=== EXERCISE INSTRUCTIONS ===
[1] Answer these questions from the letter to the Friends of PVI:
(a) What date does the letter carry?
(b) Which program does the letter describe as providing essential work in San Mateo County?
(c) What position does the writer hold at Peninsula Volunteers, Inc.?
[2] Carry on the letter to the Friends of PVI about the 2018 budget blueprint, starting after its last sentence.

=== TEXT PROVIDED ===
===
Monday, April 3rd, 2017

Dear Friends of PVI,

Recently, the initial details of the President’s 2018 budget blueprint have emerged and have started an important conversation on social media platforms as well as both large and small media outlets across the country. Because of the essential work and impact that our Meals on Wheels program provides here in San Mateo County, any threatened budget cuts must be looked at carefully and responded to promptly.As CEO of Peninsula Volunteers, Inc., I am working with our team here as well as officials in San Mateo County to respond to any budget cuts that may be proposed. It is important to remember that as of right now, these budget cuts are just being proposed. We are in the beginning stages of the process and there is still a long way to go. In this non-stop news cycle and social media reality we live in, it’s our responsibility not only to stand up for these services, but also to speak about what we know, not what may be projected in the media. I’ve summarized what we know so far in the bullet points below.
===
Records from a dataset
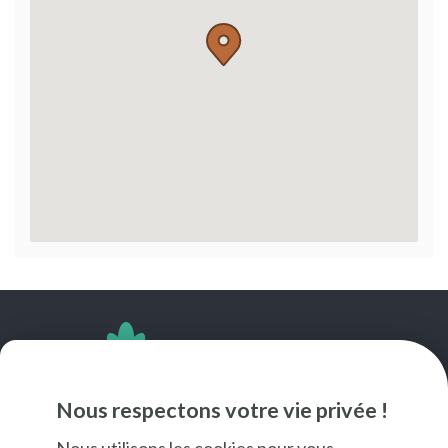
SUIVEZ-NOUS
Nous respectons votre vie privée !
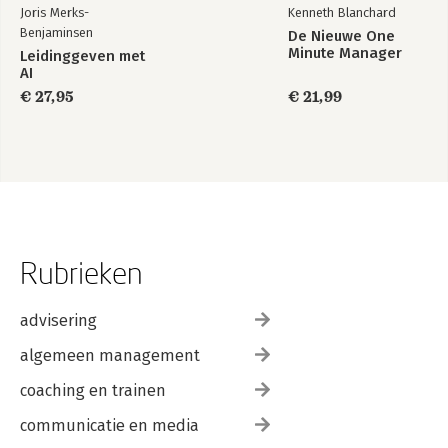
Joris Merks-
Kenneth Blanchard
Benjaminsen
De Nieuwe One
Minute Manager
Leidinggeven met
AI
€ 27,95
€ 21,99
Rubrieken
advisering
algemeen management
coaching en trainen
communicatie en media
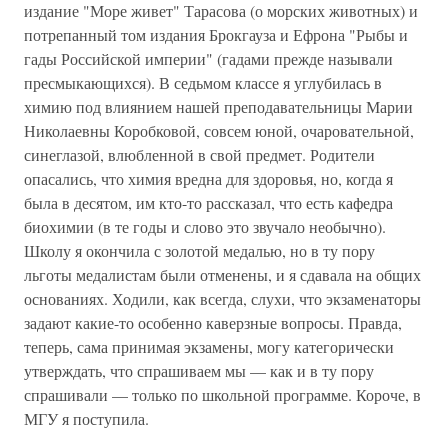
издание "Море живет" Тарасова (о морских животных) и
потрепанный том издания Брокгауза и Ефрона "Рыбы и
гады Российской империи" (гадами прежде называли
пресмыкающихся). В седьмом классе я углубилась в
химию под влиянием нашей преподавательницы Марии
Николаевны Коробковой, совсем юной, очаровательной,
синеглазой, влюбленной в свой предмет. Родители
опасались, что химия вредна для здоровья, но, когда я
была в десятом, им кто-то рассказал, что есть кафедра
биохимии (в те годы и слово это звучало необычно).
Школу я окончила с золотой медалью, но в ту пору
льготы медалистам были отменены, и я сдавала на общих
основаниях. Ходили, как всегда, слухи, что экзаменаторы
задают какие-то особенно каверзные вопросы. Правда,
теперь, сама принимая экзамены, могу категорически
утверждать, что спрашиваем мы — как и в ту пору
спрашивали — только по школьной программе. Короче, в
МГУ я поступила.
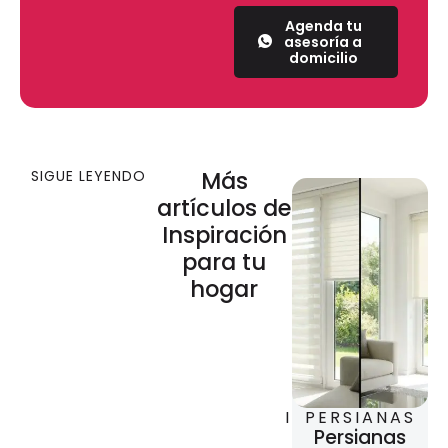
Agenda tu
asesoría a
domicilio
Más
SIGUE LEYENDO
artículos de
Inspiración
para tu
hogar
CORTINAS
AUTOMATIZACIÓN
PERSIANAS
Cómo
Persianas
Persianas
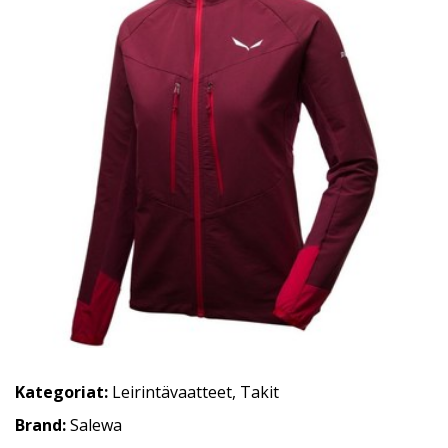
Kategoriat:
Leirintävaatteet
,
Takit
Brand:
Salewa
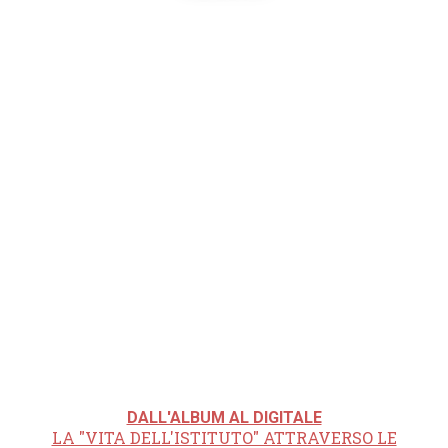
DALL'ALBUM AL DIGITALE
LA "VITA DELL'ISTITUTO" ATTRAVERSO LE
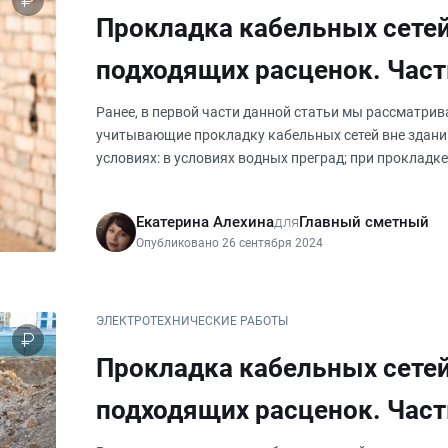
Прокладка кабельных сетей
подходящих расценок. Част
Ранее, в первой части данной статьи мы рассматри
учитывающие прокладку кабельных сетей вне здани
условиях: в условиях водных преград; при проклад
эстакадам; в траншеях и кабель
Екатерина Алехина
для
Главный сметный
Опубликовано 26 сентября 2024
ЭЛЕКТРОТЕХНИЧЕСКИЕ РАБОТЫ
Прокладка кабельных сетей
подходящих расценок. Част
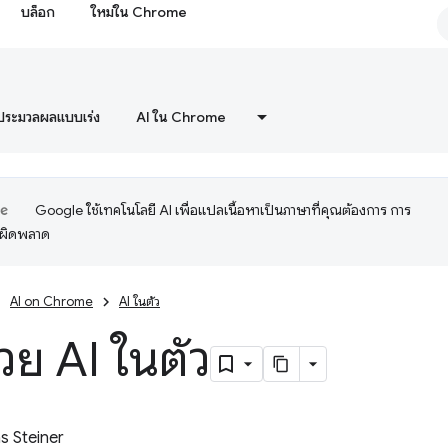
บล็อก
ใหม่ใน Chrome
ประมวลผลแบบเร่ง
AI ใน Chrome
Google ใช้เทคโนโลยี AI เพื่อแปลเนื้อหาเป็นภาษาที่คุณต้องการ การ
อผิดพลาด
AI on Chrome
AI ในตัว
้วย AI ในตัว
 Steiner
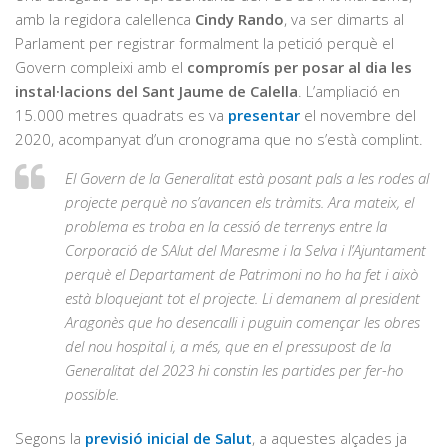
amb la regidora calellenca
Cindy Rando
, va ser dimarts al
Parlament per registrar formalment la petició perquè el
Govern compleixi amb el
compromís per posar al dia les
instal·lacions del Sant Jaume de Calella
. L’ampliació en
15.000 metres quadrats es va
presentar
el novembre del
2020, acompanyat d’un cronograma que no s’està complint.
El Govern de la Generalitat està posant pals a les rodes al
projecte perquè no s’avancen els tràmits. Ara mateix, el
problema es troba en la cessió de terrenys entre la
Corporació de SAlut del Maresme i la Selva i l’Ajuntament
perquè el Departament de Patrimoni no ho ha fet i això
està bloquejant tot el projecte. Li demanem al president
Aragonès que ho desencalli i puguin començar les obres
del nou hospital i, a més, que en el pressupost de la
Generalitat del 2023 hi constin les partides per fer-ho
possible.
Segons la
previsió inicial de Salut
, a aquestes alçades ja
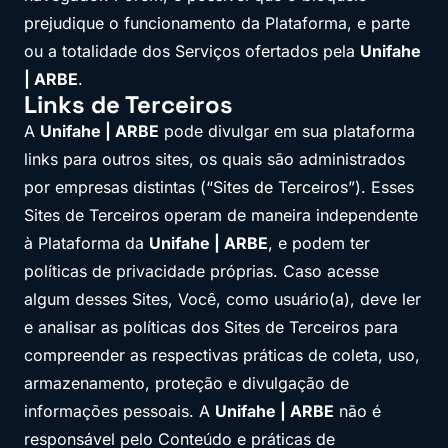
prejudique o funcionamento da Plataforma, e parte
ou a totalidade dos Serviços ofertados pela
Unifahe
| ARBE
.
Links de Terceiros
A
Unifahe | ARBE
pode divulgar em sua plataforma
links para outros sites, os quais são administrados
por empresas distintas (“Sites de Terceiros”). Esses
Sites de Terceiros operam de maneira independente
à Plataforma da
Unifahe | ARBE
, e podem ter
políticas de privacidade próprias. Caso acesse
algum desses Sites, Você, como usuário(a), deve ler
e analisar as políticas dos Sites de Terceiros para
compreender as respectivas práticas de coleta, uso,
armazenamento, proteção e divulgação de
informações pessoais. A
Unifahe | ARBE
não é
responsável pelo Conteúdo e práticas de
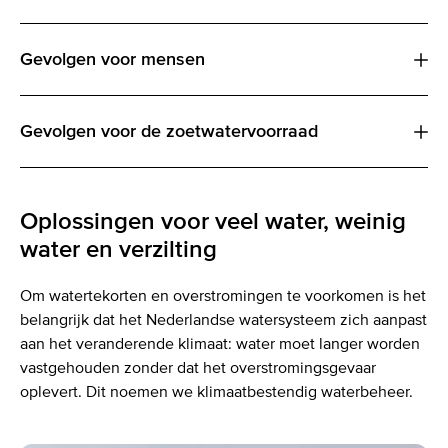
Gevolgen voor mensen
Gevolgen voor de zoetwatervoorraad
Oplossingen voor veel water, weinig
water en verzilting
Om watertekorten en overstromingen te voorkomen is het
belangrijk dat het Nederlandse watersysteem zich aanpast
aan het veranderende klimaat: water moet langer worden
vastgehouden zonder dat het overstromingsgevaar
oplevert. Dit noemen we klimaatbestendig waterbeheer.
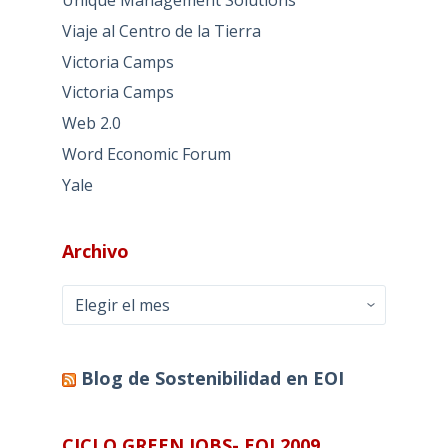
Viaje al Centro de la Tierra
Victoria Camps
Victoria Camps
Web 2.0
Word Economic Forum
Yale
Archivo
Archivo
Blog de Sostenibilidad en EOI
CICLO GREEN JOBS- EOI 2009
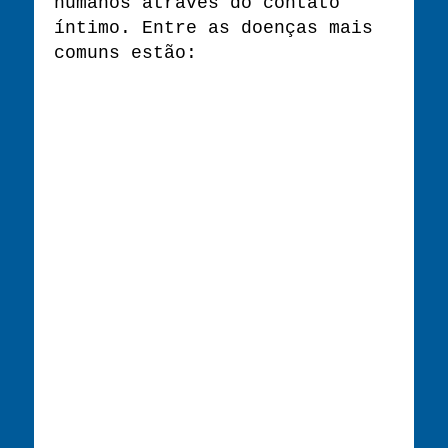
humanos através do contato
íntimo. Entre as doenças mais
comuns estão:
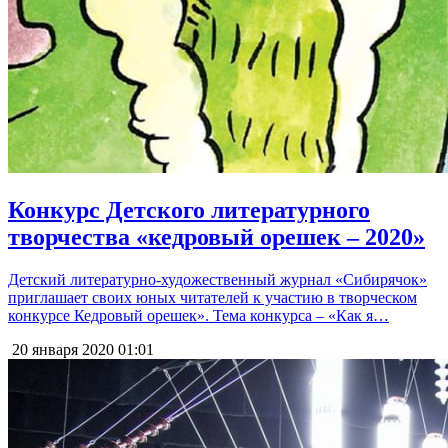
Конкурс Детского литературного
творчества «кедровый орешек – 2020»
Детский литературно-художественный журнал «Сибирячок»
приглашает своих юных читателей к участию в творческом
конкурсе Кедровый орешек». Тема конкурса – «Как я…
20 января 2020
01:01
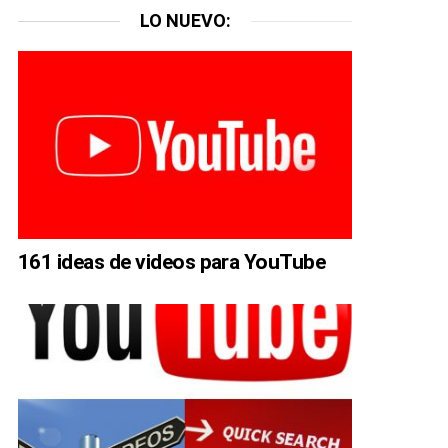
LO NUEVO:
161 ideas de videos para YouTube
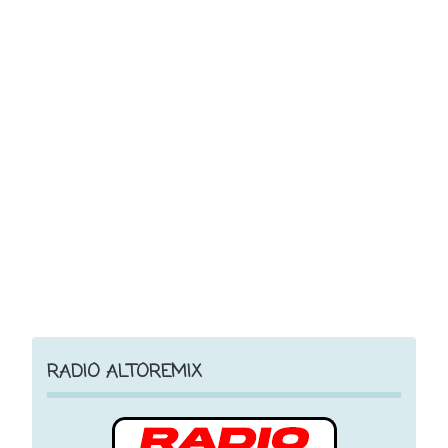
RADIO ALTOREMIX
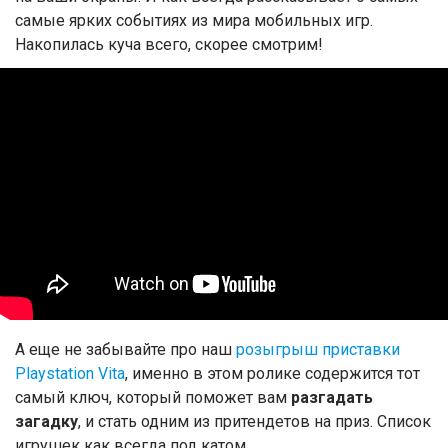
самые ярких событиях из мира мобильных игр.
Накопилась куча всего, скорее смотрим!
А еще не забывайте про наш
розыгрыш приставки
Playstation Vita
, именно в этом ролике содержится тот
самый ключ, который поможет вам
разгадать
загадку
, и стать одним из притендетов на приз. Список
игрушек как всегда под катом.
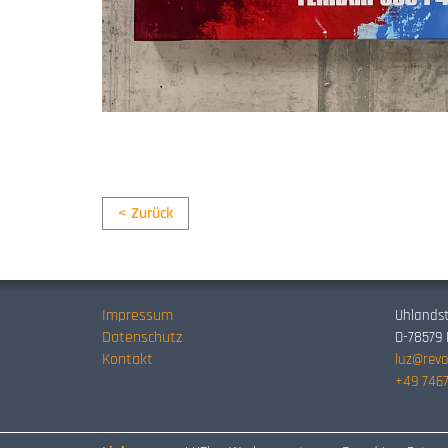
< Zurück
Impressum
Uhlandst
Datenschutz
D-78579
Kontakt
luz@revo
+49 7467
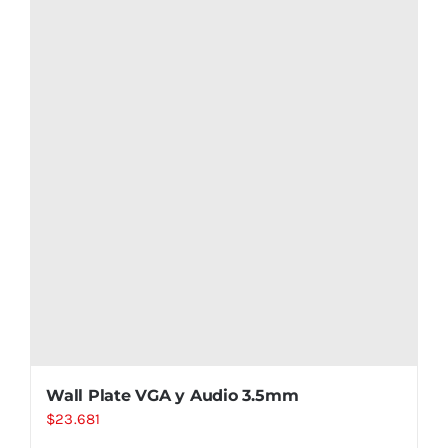
Wall Plate VGA y Audio 3.5mm
$
23.681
===
=== OUTPUTS FOR THE TASKS ===
[1]
(a) Monday, April 3rd, 2017
(b) Meals on Wheels
(c) CEO

[2]
What: On March 16, the President sent his Budget Blueprint, also known as the “America First Budget” or “Skinny Budget” to Congress, with a plan to release further details in the coming months. The blueprint proposed cuts to discretionary spending in order to pay for increased defense spending starting in October. The Department of Health and Human Services could receive a budget cut across the board, as well as face the reduction or elimination of specific programs. Both sets of cuts could impact Meals on Wheels and Rosener House. The Blueprint does not yet say which HHS programs will be cut, so we do not know how our programs will be affected.

Who is Impacted? Every day, PVI’s Meals on Wheels program provides over 500 meals to seniors throughout San Mateo County, delivered by volunteers and PVI staff. This comes out to over 2,500 meals a week, served to over 850 needy seniors. For many of these seniors, Meals on Wheels is their only source of food.Client Benefits: Our Meals on Wheels program offers more than just fresh, hot nutritious meals. The program is also the most reliable way for our clients to fight the isolation of growing older alone – 40% of the seniors we serve live alone. Our program also provides our clients with quarterly health and nutrition assessments, referrals to needed community services, and dietary counseling. Our delivery personnel provide wellness checks and weekend meals also available.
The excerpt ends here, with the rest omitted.